Die verschiedenen Formen der Multiplen Sklerose

Multiple Sklerose ist eine entzündlich-demyelinisierende Erkrankung des zentralen Nervensystems, die chronisch verläuft. B-Zellen sind bei der Zerstörung der Myelinscheiden der Nervenzellen mitbeteiligt, daher gilt die Depletion der B-Zellen als vielversprechender Therapieansatz. 

Der Großteil der Patientinnen und Patienten wird bei Krankheitsbeginn mit einer schubförmig-remittierenden MS diagnostiziert, bei der zwischen den Schüben eine vollständige Remission eintritt. Bei der schubförmig-progredienten MS ist ein fortschreitender Verlauf erkennbar, jedoch sind einzelne Schübe klar abzugrenzen und es kann zur vollständigen Remission zwischen den Schüben kommen.

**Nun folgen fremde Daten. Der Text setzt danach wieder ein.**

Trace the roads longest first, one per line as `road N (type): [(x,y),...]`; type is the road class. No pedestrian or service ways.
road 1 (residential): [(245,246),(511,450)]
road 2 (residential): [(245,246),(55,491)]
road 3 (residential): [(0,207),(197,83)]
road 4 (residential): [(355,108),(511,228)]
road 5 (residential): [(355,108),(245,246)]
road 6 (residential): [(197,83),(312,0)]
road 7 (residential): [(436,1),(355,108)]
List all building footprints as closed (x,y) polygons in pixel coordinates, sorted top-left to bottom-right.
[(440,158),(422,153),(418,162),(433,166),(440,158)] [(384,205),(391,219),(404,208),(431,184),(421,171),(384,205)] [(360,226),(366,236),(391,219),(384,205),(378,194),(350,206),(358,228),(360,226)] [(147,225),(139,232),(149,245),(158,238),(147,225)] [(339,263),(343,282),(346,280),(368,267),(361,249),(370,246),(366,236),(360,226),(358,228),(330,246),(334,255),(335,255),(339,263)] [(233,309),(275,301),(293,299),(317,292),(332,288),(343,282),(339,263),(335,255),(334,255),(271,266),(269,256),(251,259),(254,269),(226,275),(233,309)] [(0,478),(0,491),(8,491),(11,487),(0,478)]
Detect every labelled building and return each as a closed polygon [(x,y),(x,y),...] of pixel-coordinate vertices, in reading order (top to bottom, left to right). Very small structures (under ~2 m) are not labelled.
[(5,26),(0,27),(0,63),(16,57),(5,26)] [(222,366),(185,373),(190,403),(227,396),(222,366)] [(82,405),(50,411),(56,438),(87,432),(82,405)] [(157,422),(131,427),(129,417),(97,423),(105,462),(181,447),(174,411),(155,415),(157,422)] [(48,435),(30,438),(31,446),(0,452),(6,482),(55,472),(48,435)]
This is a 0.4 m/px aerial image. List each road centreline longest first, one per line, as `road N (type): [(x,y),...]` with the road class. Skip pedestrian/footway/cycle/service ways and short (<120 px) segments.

Von den schubförmig verlaufenden MS-Ausprägungen sind die chronisch-fortschreitenden Formen zu unterscheiden, bei denen die Erkrankung im Zeitverlauf an Schwere zunimmt, ohne dass Schübe auszumachen sind. 

„Aus arzneimittelregulatorischer Sicht wichtig ist zudem die Einteilung der MS-Verlaufsformen durch die European Medicines Agency (EMA). Sie unterscheidet in RMS (relapsing MS: MS mit Schüben), SPMS [sekundär progrediente MS] und PPMS [primär progrediente MS], wobei die RMS die RRMS [schubförmig remittierende MS] und SPMS mit überlagerten Schüben (d. h. aktive SPMS) umfasst“, heißt es in der aktuellen MS-Leitlinie.